--- To-do item ---
Each entry below must be repeated exactly, with pictures left out.

--- Information supplied ---
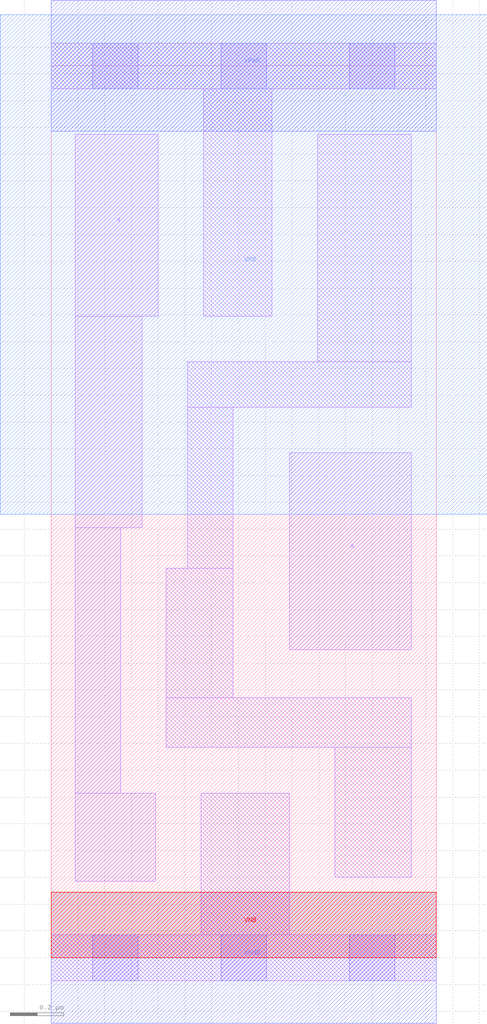
<source format=lef>
# Copyright 2020 The SkyWater PDK Authors
#
# Licensed under the Apache License, Version 2.0 (the "License");
# you may not use this file except in compliance with the License.
# You may obtain a copy of the License at
#
#     https://www.apache.org/licenses/LICENSE-2.0
#
# Unless required by applicable law or agreed to in writing, software
# distributed under the License is distributed on an "AS IS" BASIS,
# WITHOUT WARRANTIES OR CONDITIONS OF ANY KIND, either express or implied.
# See the License for the specific language governing permissions and
# limitations under the License.
#
# SPDX-License-Identifier: Apache-2.0

VERSION 5.7 ;
  NOWIREEXTENSIONATPIN ON ;
  DIVIDERCHAR "/" ;
  BUSBITCHARS "[]" ;
MACRO sky130_fd_sc_lp__buf_0
  CLASS CORE ;
  FOREIGN sky130_fd_sc_lp__buf_0 ;
  ORIGIN  0.000000  0.000000 ;
  SIZE  1.440000 BY  3.330000 ;
  SYMMETRY X Y R90 ;
  SITE unit ;
  PIN A
    ANTENNAGATEAREA  0.126000 ;
    DIRECTION INPUT ;
    USE SIGNAL ;
    PORT
      LAYER li1 ;
        RECT 0.890000 1.150000 1.345000 1.885000 ;
    END
  END A
  PIN X
    ANTENNADIFFAREA  0.280900 ;
    DIRECTION OUTPUT ;
    USE SIGNAL ;
    PORT
      LAYER li1 ;
        RECT 0.090000 0.285000 0.390000 0.615000 ;
        RECT 0.090000 0.615000 0.260000 1.605000 ;
        RECT 0.090000 1.605000 0.340000 2.395000 ;
        RECT 0.090000 2.395000 0.400000 3.075000 ;
    END
  END X
  PIN VGND
    DIRECTION INOUT ;
    USE GROUND ;
    PORT
      LAYER met1 ;
        RECT 0.000000 -0.245000 1.440000 0.245000 ;
    END
  END VGND
  PIN VNB
    DIRECTION INOUT ;
    USE GROUND ;
    PORT
      LAYER pwell ;
        RECT 0.000000 0.000000 1.440000 0.245000 ;
    END
  END VNB
  PIN VPB
    DIRECTION INOUT ;
    USE POWER ;
    PORT
      LAYER nwell ;
        RECT -0.190000 1.655000 1.630000 3.520000 ;
    END
  END VPB
  PIN VPWR
    DIRECTION INOUT ;
    USE POWER ;
    PORT
      LAYER met1 ;
        RECT 0.000000 3.085000 1.440000 3.575000 ;
    END
  END VPWR
  OBS
    LAYER li1 ;
      RECT 0.000000 -0.085000 1.440000 0.085000 ;
      RECT 0.000000  3.245000 1.440000 3.415000 ;
      RECT 0.430000  0.785000 1.345000 0.970000 ;
      RECT 0.430000  0.970000 0.680000 1.455000 ;
      RECT 0.510000  1.455000 0.680000 2.055000 ;
      RECT 0.510000  2.055000 1.345000 2.225000 ;
      RECT 0.560000  0.085000 0.890000 0.615000 ;
      RECT 0.570000  2.395000 0.825000 3.245000 ;
      RECT 0.995000  2.225000 1.345000 3.075000 ;
      RECT 1.060000  0.300000 1.345000 0.785000 ;
    LAYER mcon ;
      RECT 0.155000 -0.085000 0.325000 0.085000 ;
      RECT 0.155000  3.245000 0.325000 3.415000 ;
      RECT 0.635000 -0.085000 0.805000 0.085000 ;
      RECT 0.635000  3.245000 0.805000 3.415000 ;
      RECT 1.115000 -0.085000 1.285000 0.085000 ;
      RECT 1.115000  3.245000 1.285000 3.415000 ;
  END
END sky130_fd_sc_lp__buf_0
END LIBRARY

</source>
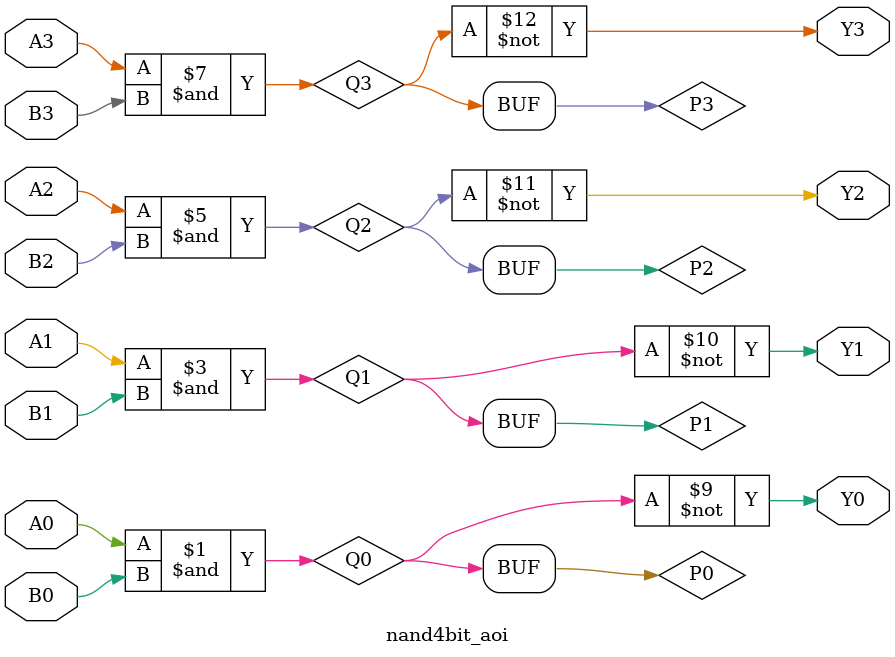
<source format=v>
module nand4bit_aoi(
    input A3,A2,A1,A0,
    input B3,B2,B1,B0,
    output Y3,Y2,Y1,Y0
);

    wire P0,Q0,P1,Q1,P2,Q2,P3,Q3;

    and(P0,A0,B0); or(Q0,P0,1'b0); not(Y0,Q0);
    and(P1,A1,B1); or(Q1,P1,1'b0); not(Y1,Q1);
    and(P2,A2,B2); or(Q2,P2,1'b0); not(Y2,Q2);
    and(P3,A3,B3); or(Q3,P3,1'b0); not(Y3,Q3);

endmodule

</source>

--- Response to the task ---
<source format=lef>
# Copyright 2020 The SkyWater PDK Authors
#
# Licensed under the Apache License, Version 2.0 (the "License");
# you may not use this file except in compliance with the License.
# You may obtain a copy of the License at
#
#     https://www.apache.org/licenses/LICENSE-2.0
#
# Unless required by applicable law or agreed to in writing, software
# distributed under the License is distributed on an "AS IS" BASIS,
# WITHOUT WARRANTIES OR CONDITIONS OF ANY KIND, either express or implied.
# See the License for the specific language governing permissions and
# limitations under the License.
#
# SPDX-License-Identifier: Apache-2.0

VERSION 5.7 ;
  NOWIREEXTENSIONATPIN ON ;
  DIVIDERCHAR "/" ;
  BUSBITCHARS "[]" ;
MACRO sky130_fd_sc_lp__buf_0
  CLASS CORE ;
  FOREIGN sky130_fd_sc_lp__buf_0 ;
  ORIGIN  0.000000  0.000000 ;
  SIZE  1.440000 BY  3.330000 ;
  SYMMETRY X Y R90 ;
  SITE unit ;
  PIN A
    ANTENNAGATEAREA  0.126000 ;
    DIRECTION INPUT ;
    USE SIGNAL ;
    PORT
      LAYER li1 ;
        RECT 0.890000 1.150000 1.345000 1.885000 ;
    END
  END A
  PIN X
    ANTENNADIFFAREA  0.280900 ;
    DIRECTION OUTPUT ;
    USE SIGNAL ;
    PORT
      LAYER li1 ;
        RECT 0.090000 0.285000 0.390000 0.615000 ;
        RECT 0.090000 0.615000 0.260000 1.605000 ;
        RECT 0.090000 1.605000 0.340000 2.395000 ;
        RECT 0.090000 2.395000 0.400000 3.075000 ;
    END
  END X
  PIN VGND
    DIRECTION INOUT ;
    USE GROUND ;
    PORT
      LAYER met1 ;
        RECT 0.000000 -0.245000 1.440000 0.245000 ;
    END
  END VGND
  PIN VNB
    DIRECTION INOUT ;
    USE GROUND ;
    PORT
      LAYER pwell ;
        RECT 0.000000 0.000000 1.440000 0.245000 ;
    END
  END VNB
  PIN VPB
    DIRECTION INOUT ;
    USE POWER ;
    PORT
      LAYER nwell ;
        RECT -0.190000 1.655000 1.630000 3.520000 ;
    END
  END VPB
  PIN VPWR
    DIRECTION INOUT ;
    USE POWER ;
    PORT
      LAYER met1 ;
        RECT 0.000000 3.085000 1.440000 3.575000 ;
    END
  END VPWR
  OBS
    LAYER li1 ;
      RECT 0.000000 -0.085000 1.440000 0.085000 ;
      RECT 0.000000  3.245000 1.440000 3.415000 ;
      RECT 0.430000  0.785000 1.345000 0.970000 ;
      RECT 0.430000  0.970000 0.680000 1.455000 ;
      RECT 0.510000  1.455000 0.680000 2.055000 ;
      RECT 0.510000  2.055000 1.345000 2.225000 ;
      RECT 0.560000  0.085000 0.890000 0.615000 ;
      RECT 0.570000  2.395000 0.825000 3.245000 ;
      RECT 0.995000  2.225000 1.345000 3.075000 ;
      RECT 1.060000  0.300000 1.345000 0.785000 ;
    LAYER mcon ;
      RECT 0.155000 -0.085000 0.325000 0.085000 ;
      RECT 0.155000  3.245000 0.325000 3.415000 ;
      RECT 0.635000 -0.085000 0.805000 0.085000 ;
      RECT 0.635000  3.245000 0.805000 3.415000 ;
      RECT 1.115000 -0.085000 1.285000 0.085000 ;
      RECT 1.115000  3.245000 1.285000 3.415000 ;
  END
END sky130_fd_sc_lp__buf_0
END LIBRARY

</source>
<source format=v>
module nand4bit_aoi(
    input A3,A2,A1,A0,
    input B3,B2,B1,B0,
    output Y3,Y2,Y1,Y0
);

    wire P0,Q0,P1,Q1,P2,Q2,P3,Q3;

    and(P0,A0,B0); or(Q0,P0,1'b0); not(Y0,Q0);
    and(P1,A1,B1); or(Q1,P1,1'b0); not(Y1,Q1);
    and(P2,A2,B2); or(Q2,P2,1'b0); not(Y2,Q2);
    and(P3,A3,B3); or(Q3,P3,1'b0); not(Y3,Q3);

endmodule

</source>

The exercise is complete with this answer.